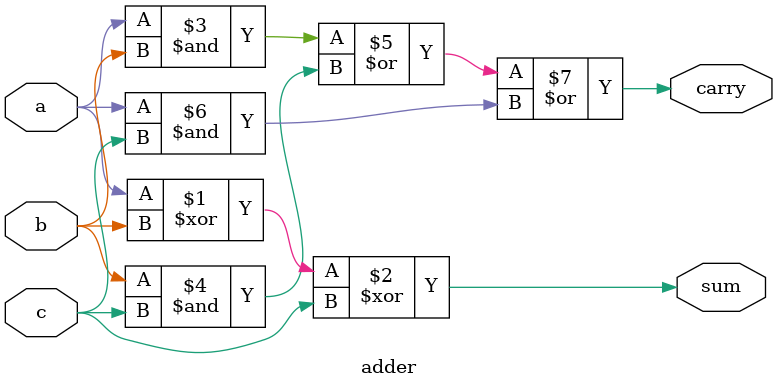
<source format=v>
module adder (
    input a,
    input b,
    input c,
    output sum,
    output carry
);

assign sum = a^b^c;
assign carry = a&b | b&c | a&c;
endmodule
</source>
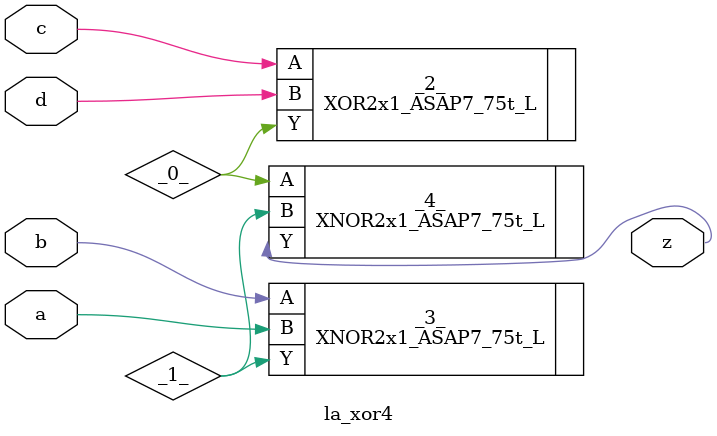
<source format=v>

/* Generated by Yosys 0.44 (git sha1 80ba43d26, g++ 11.4.0-1ubuntu1~22.04 -fPIC -O3) */

(* top =  1  *)
(* src = "generated" *)
(* keep_hierarchy *)
module la_xor4 (
    a,
    b,
    c,
    d,
    z
);
  wire _0_;
  wire _1_;
  (* src = "generated" *)
  input a;
  wire a;
  (* src = "generated" *)
  input b;
  wire b;
  (* src = "generated" *)
  input c;
  wire c;
  (* src = "generated" *)
  input d;
  wire d;
  (* src = "generated" *)
  output z;
  wire z;
  XOR2x1_ASAP7_75t_L _2_ (
      .A(c),
      .B(d),
      .Y(_0_)
  );
  XNOR2x1_ASAP7_75t_L _3_ (
      .A(b),
      .B(a),
      .Y(_1_)
  );
  XNOR2x1_ASAP7_75t_L _4_ (
      .A(_0_),
      .B(_1_),
      .Y(z)
  );
endmodule

</source>
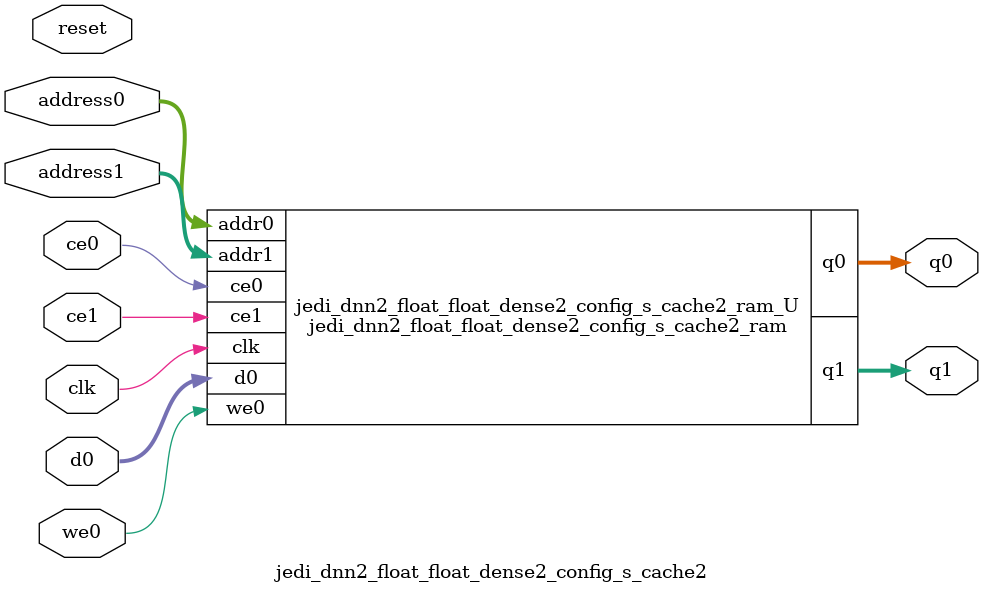
<source format=v>
`timescale 1 ns / 1 ps
module jedi_dnn2_float_float_dense2_config_s_cache2_ram (addr0, ce0, d0, we0, q0, addr1, ce1, q1,  clk);

parameter DWIDTH = 32;
parameter AWIDTH = 5;
parameter MEM_SIZE = 26;

input[AWIDTH-1:0] addr0;
input ce0;
input[DWIDTH-1:0] d0;
input we0;
output reg[DWIDTH-1:0] q0;
input[AWIDTH-1:0] addr1;
input ce1;
output reg[DWIDTH-1:0] q1;
input clk;

(* ram_style = "distributed" *)reg [DWIDTH-1:0] ram[0:MEM_SIZE-1];




always @(posedge clk)  
begin 
    if (ce0) begin
        if (we0) 
            ram[addr0] <= d0; 
        q0 <= ram[addr0];
    end
end


always @(posedge clk)  
begin 
    if (ce1) begin
        q1 <= ram[addr1];
    end
end


endmodule

`timescale 1 ns / 1 ps
module jedi_dnn2_float_float_dense2_config_s_cache2(
    reset,
    clk,
    address0,
    ce0,
    we0,
    d0,
    q0,
    address1,
    ce1,
    q1);

parameter DataWidth = 32'd32;
parameter AddressRange = 32'd26;
parameter AddressWidth = 32'd5;
input reset;
input clk;
input[AddressWidth - 1:0] address0;
input ce0;
input we0;
input[DataWidth - 1:0] d0;
output[DataWidth - 1:0] q0;
input[AddressWidth - 1:0] address1;
input ce1;
output[DataWidth - 1:0] q1;



jedi_dnn2_float_float_dense2_config_s_cache2_ram jedi_dnn2_float_float_dense2_config_s_cache2_ram_U(
    .clk( clk ),
    .addr0( address0 ),
    .ce0( ce0 ),
    .we0( we0 ),
    .d0( d0 ),
    .q0( q0 ),
    .addr1( address1 ),
    .ce1( ce1 ),
    .q1( q1 ));

endmodule


</source>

:::::

### JOB ITEM:
Please copy out each line of the material that holds the string "parameter".

### RESULT OF THE EXERCISE:
parameter DWIDTH = 32;
parameter AWIDTH = 5;
parameter MEM_SIZE = 26;
parameter DataWidth = 32'd32;
parameter AddressRange = 32'd26;
parameter AddressWidth = 32'd5;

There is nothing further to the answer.